WORK REQUIRED> Retype every line of text in the material below without changing anything, and leave the pictures out of your answer.

[Recorded data]
┏━━
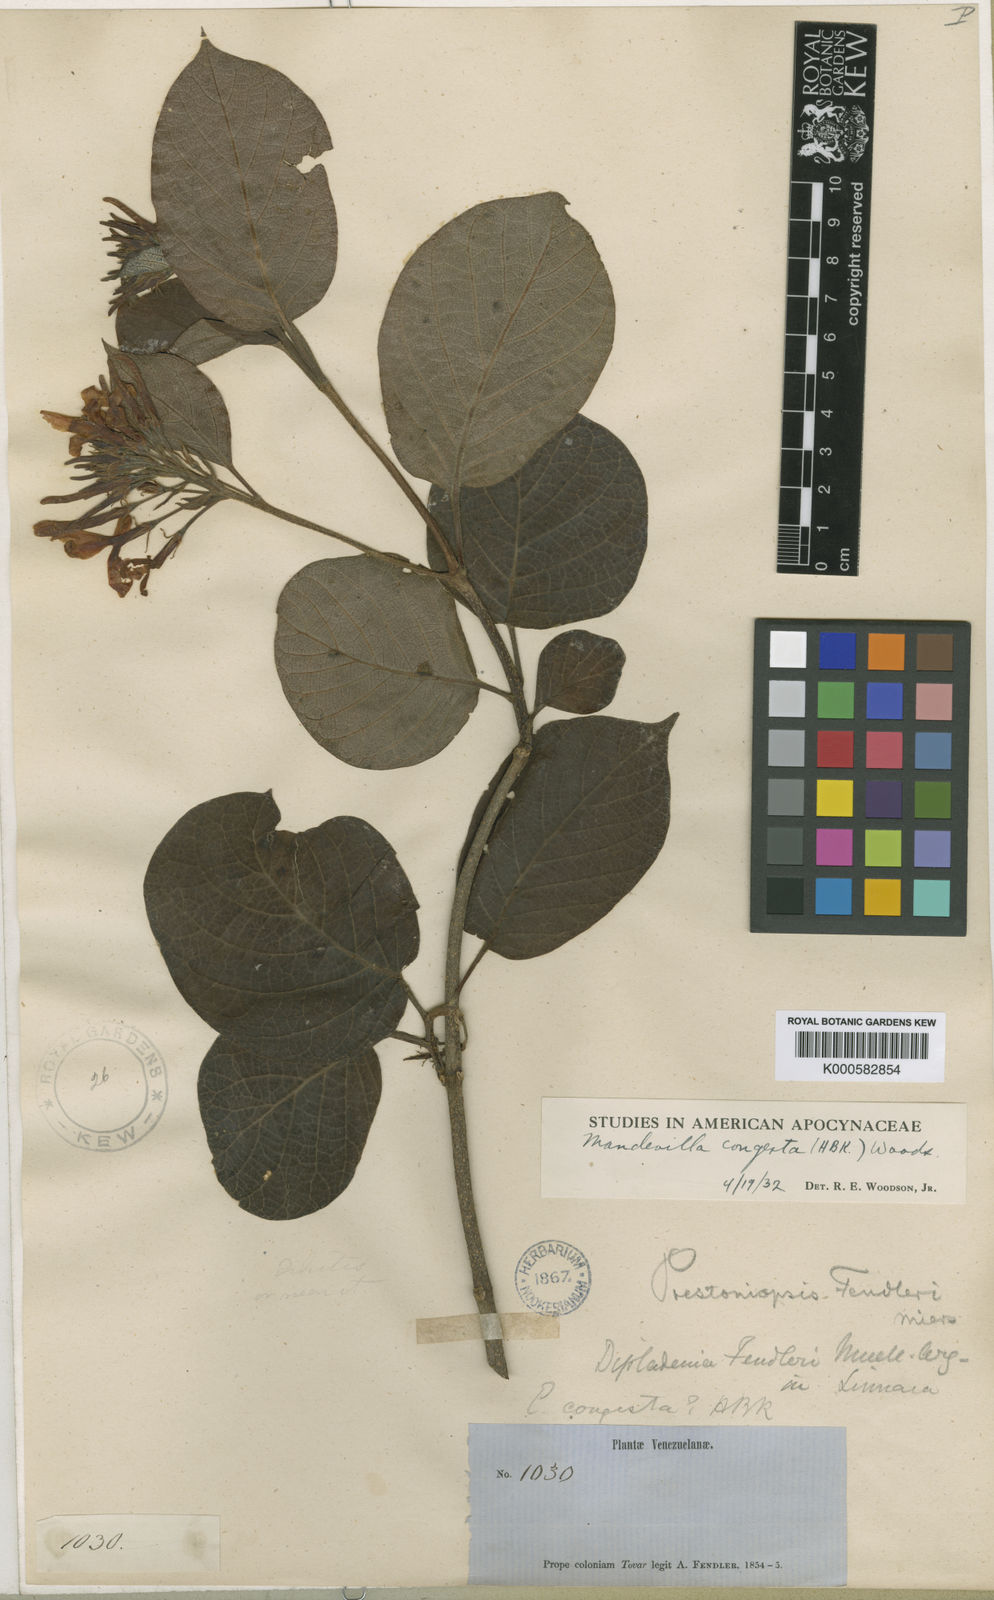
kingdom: Plantae
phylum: Tracheophyta
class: Magnoliopsida
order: Gentianales
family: Apocynaceae
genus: Mandevilla
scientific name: Mandevilla congesta
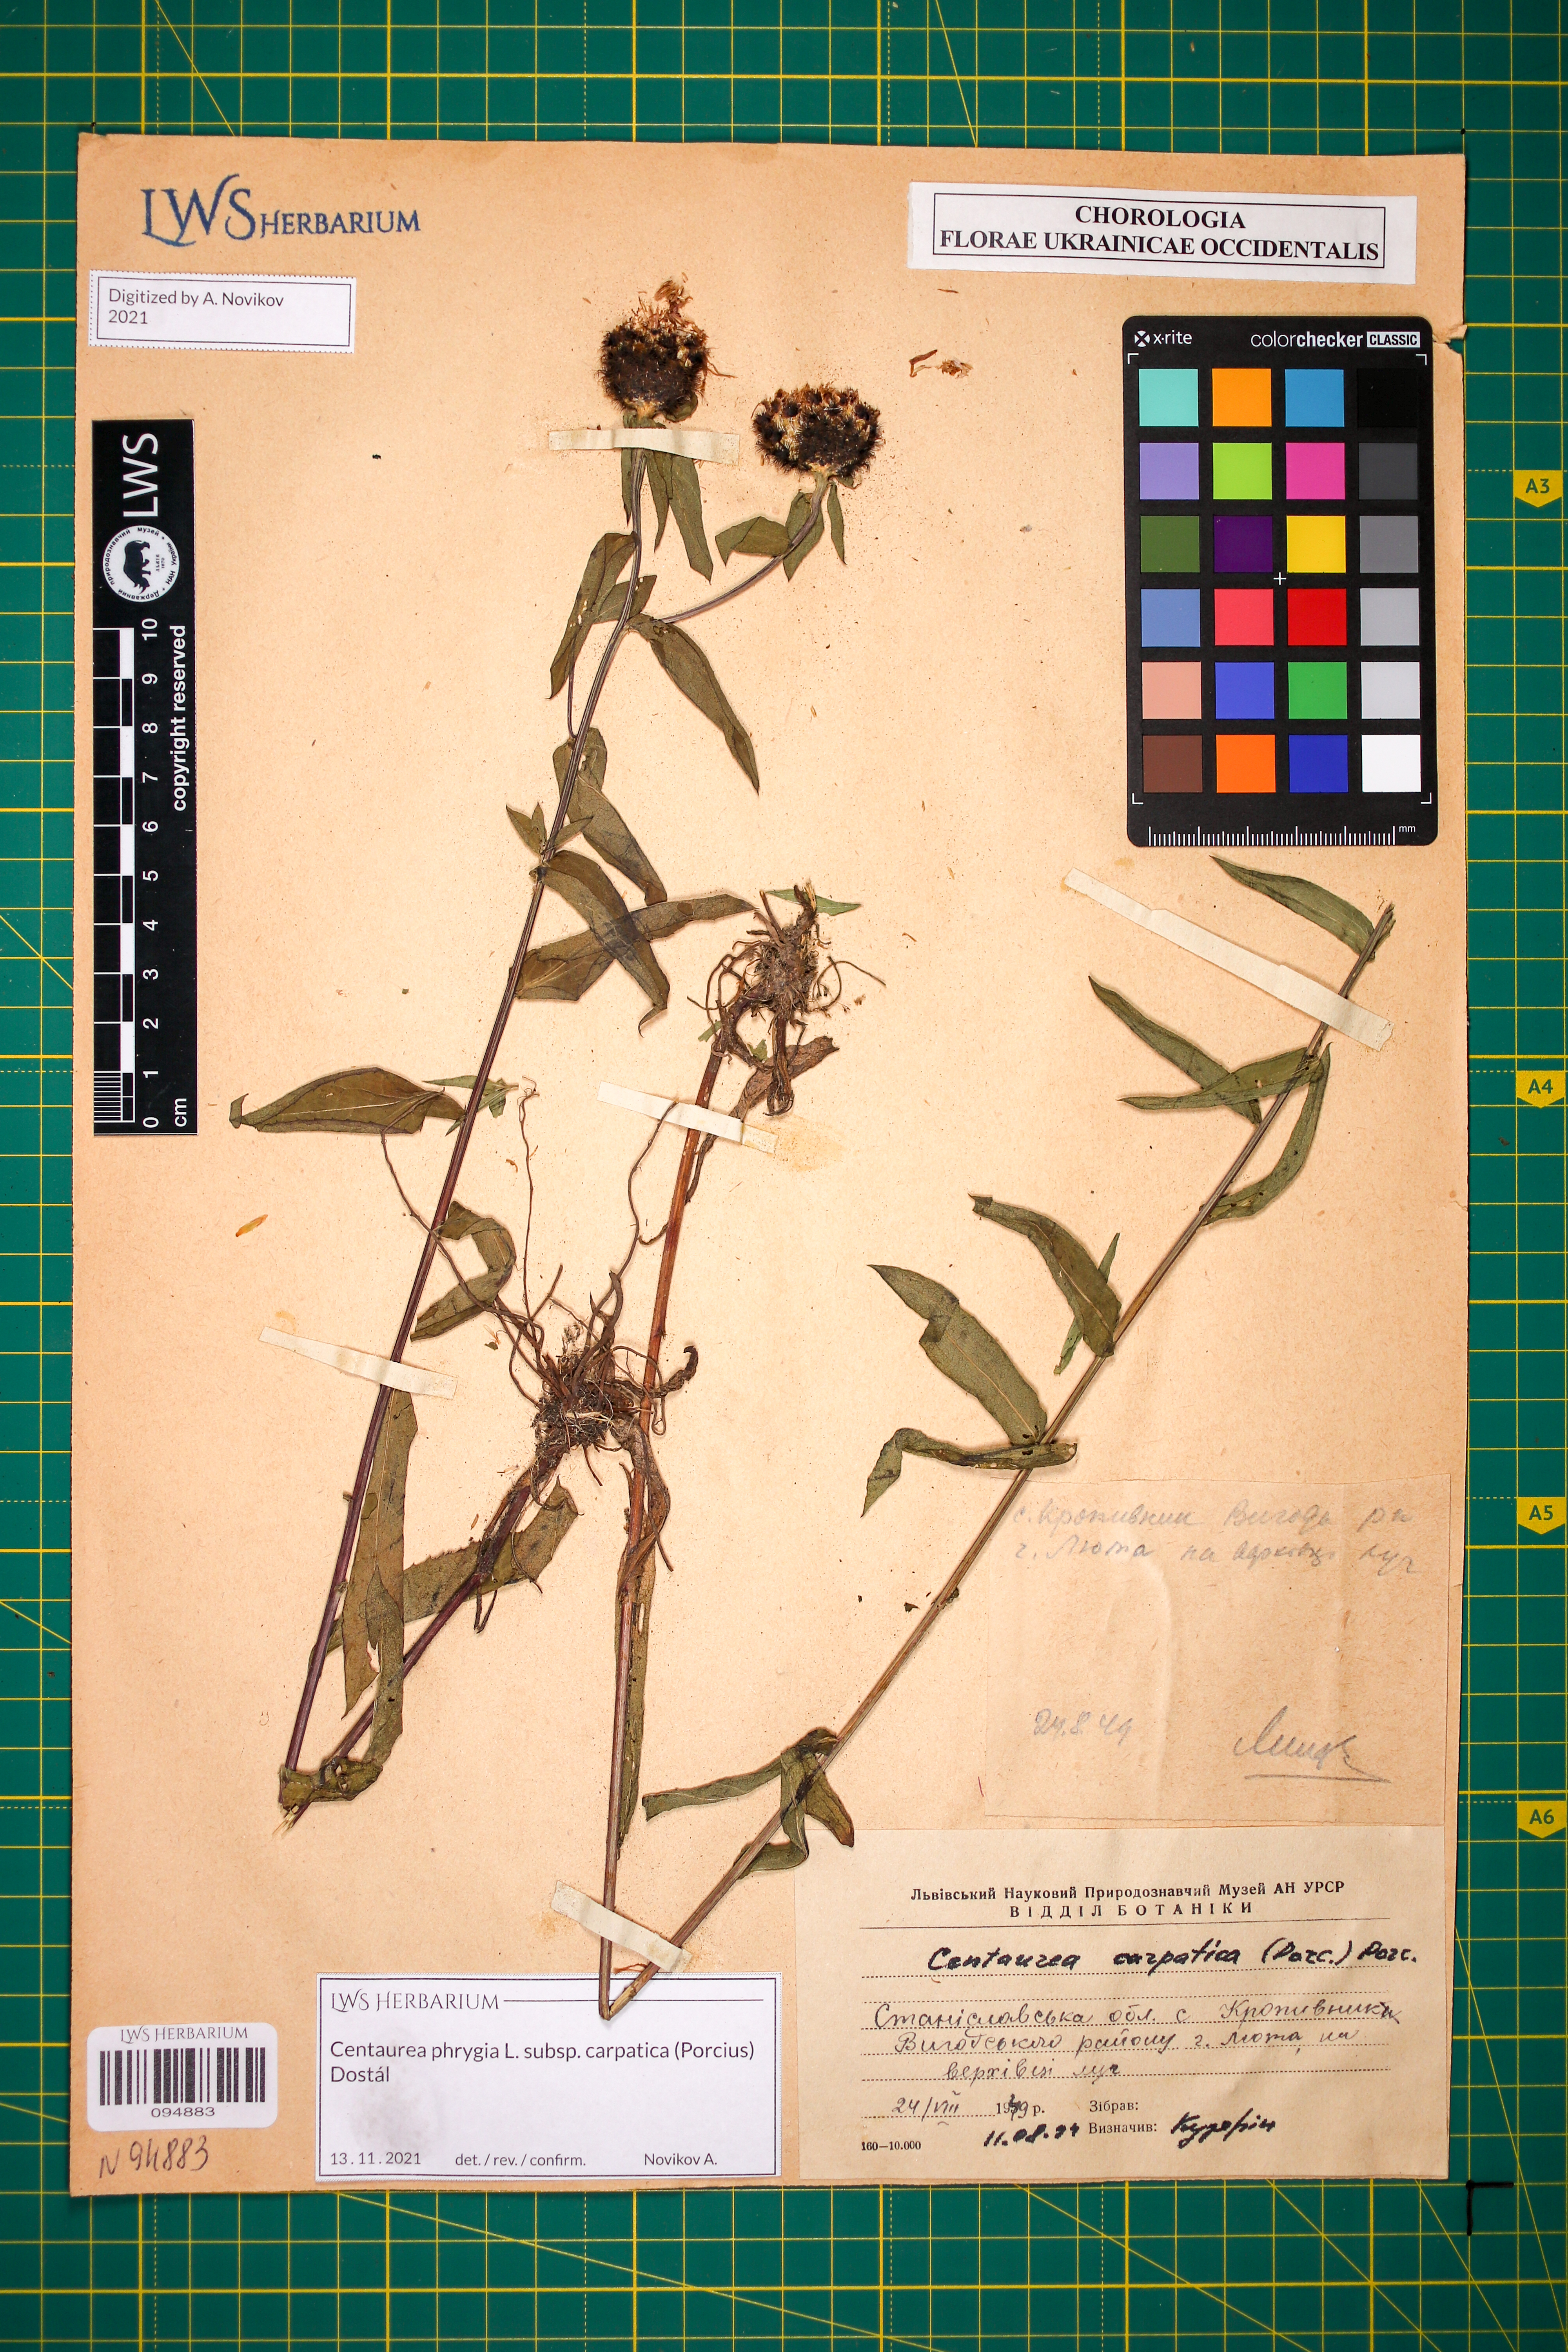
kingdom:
┗━━
TASK OUTPUT>
kingdom: Plantae
phylum: Tracheophyta
class: Magnoliopsida
order: Gentianales
family: Apocynaceae
genus: Mandevilla
scientific name: Mandevilla congesta
kingdom:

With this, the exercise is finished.